§ **TASK STATEMENT**
Use the entries below and reproduce exactly the lines from the one containing "# Array vs Linked List" down to the one containing "- Always O(1)", both of them included.

§ **Plain-text document sources**
- - -
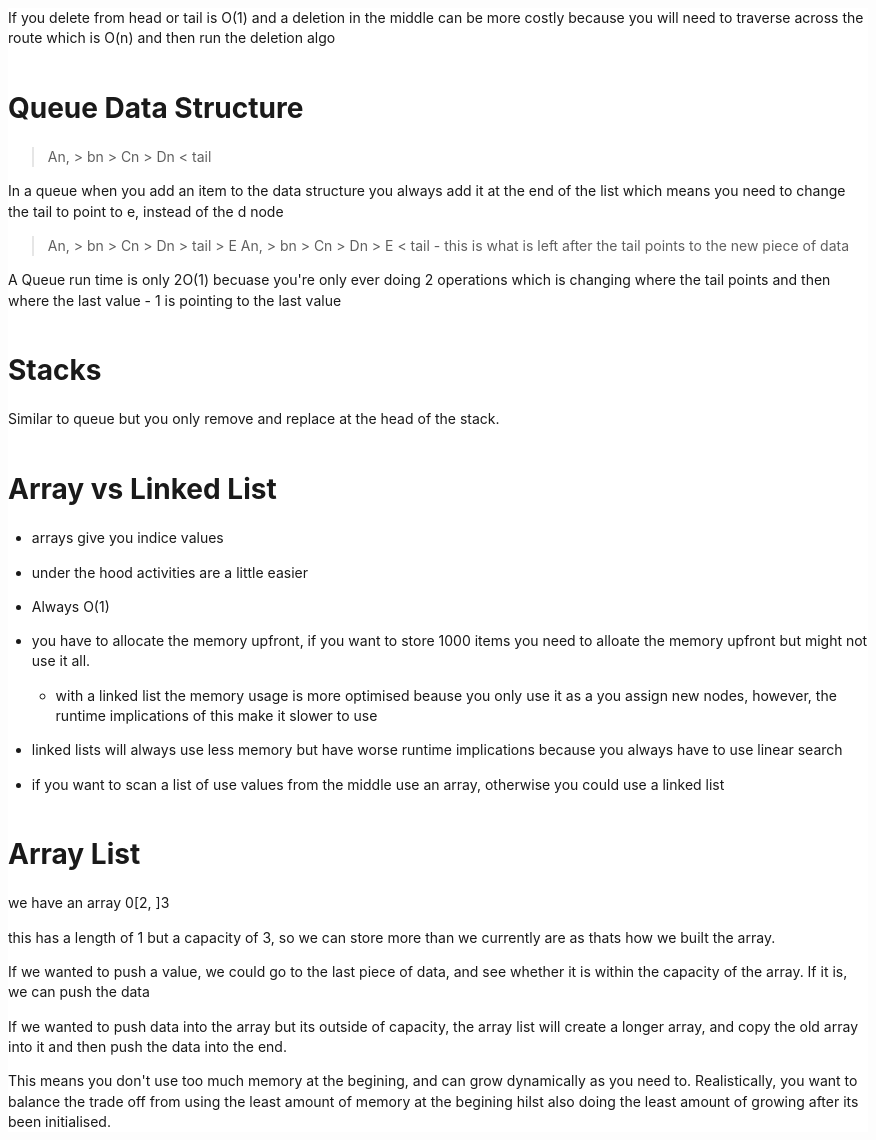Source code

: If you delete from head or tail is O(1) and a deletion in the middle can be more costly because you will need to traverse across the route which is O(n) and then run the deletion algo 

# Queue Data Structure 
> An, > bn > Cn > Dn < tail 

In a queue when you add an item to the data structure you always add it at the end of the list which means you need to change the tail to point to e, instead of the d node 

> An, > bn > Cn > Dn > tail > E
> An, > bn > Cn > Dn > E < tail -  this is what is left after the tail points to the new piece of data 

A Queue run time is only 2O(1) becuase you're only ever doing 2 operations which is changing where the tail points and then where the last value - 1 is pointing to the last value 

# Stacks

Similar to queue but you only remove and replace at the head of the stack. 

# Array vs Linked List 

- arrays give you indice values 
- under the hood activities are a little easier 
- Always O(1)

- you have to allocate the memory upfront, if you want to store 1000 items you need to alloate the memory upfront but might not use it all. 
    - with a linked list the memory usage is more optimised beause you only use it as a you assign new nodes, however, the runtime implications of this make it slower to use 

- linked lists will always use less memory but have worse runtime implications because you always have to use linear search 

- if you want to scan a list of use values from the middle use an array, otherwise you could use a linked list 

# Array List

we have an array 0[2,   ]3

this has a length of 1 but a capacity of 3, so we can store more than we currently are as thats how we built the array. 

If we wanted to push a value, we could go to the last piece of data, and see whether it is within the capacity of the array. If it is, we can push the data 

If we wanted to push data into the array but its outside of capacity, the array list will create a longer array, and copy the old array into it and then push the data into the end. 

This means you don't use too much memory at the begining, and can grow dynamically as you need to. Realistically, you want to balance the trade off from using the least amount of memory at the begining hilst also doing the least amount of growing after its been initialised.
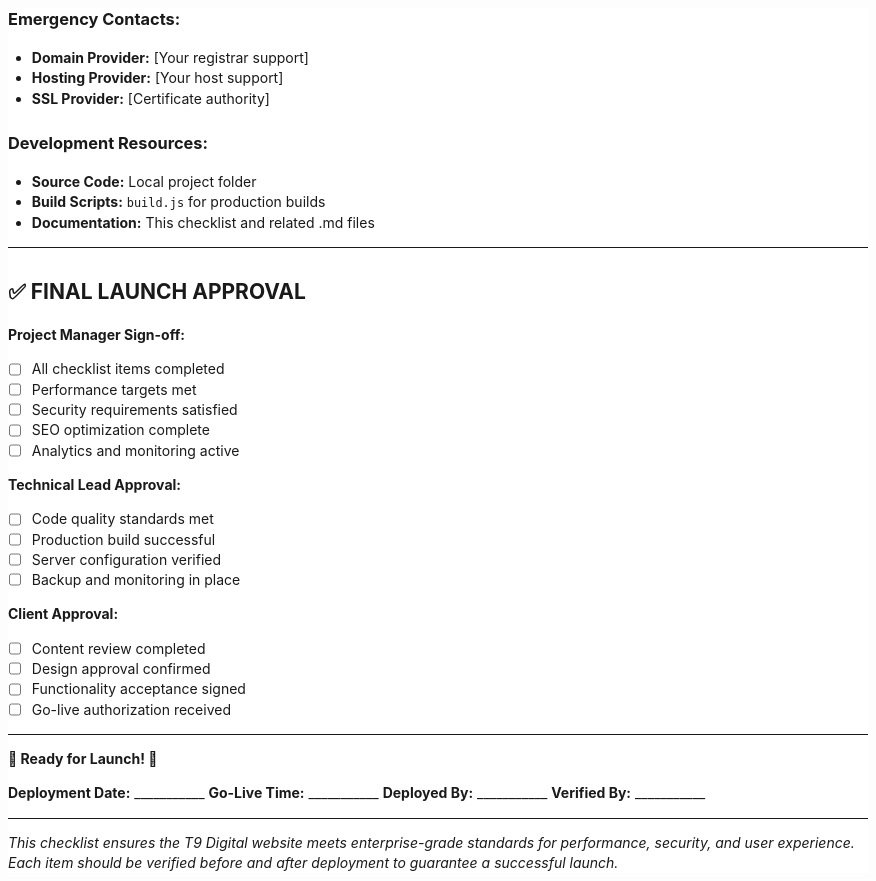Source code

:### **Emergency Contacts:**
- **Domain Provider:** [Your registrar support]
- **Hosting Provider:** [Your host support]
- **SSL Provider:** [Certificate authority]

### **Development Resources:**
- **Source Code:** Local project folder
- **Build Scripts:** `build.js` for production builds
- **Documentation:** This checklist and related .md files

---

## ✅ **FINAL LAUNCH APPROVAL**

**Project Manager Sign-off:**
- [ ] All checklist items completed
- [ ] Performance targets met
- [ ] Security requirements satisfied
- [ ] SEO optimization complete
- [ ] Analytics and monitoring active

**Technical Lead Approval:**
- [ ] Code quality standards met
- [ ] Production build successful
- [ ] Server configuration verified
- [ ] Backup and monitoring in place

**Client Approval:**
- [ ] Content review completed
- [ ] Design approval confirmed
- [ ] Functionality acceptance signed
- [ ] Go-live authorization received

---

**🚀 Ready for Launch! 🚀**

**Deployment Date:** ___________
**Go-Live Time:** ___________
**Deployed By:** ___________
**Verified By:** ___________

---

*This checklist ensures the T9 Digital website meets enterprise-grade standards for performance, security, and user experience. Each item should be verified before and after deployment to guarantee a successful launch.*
- - -
§ **REPLY TO THE EXERCISE**
# Array vs Linked List 

- arrays give you indice values 
- under the hood activities are a little easier 
- Always O(1)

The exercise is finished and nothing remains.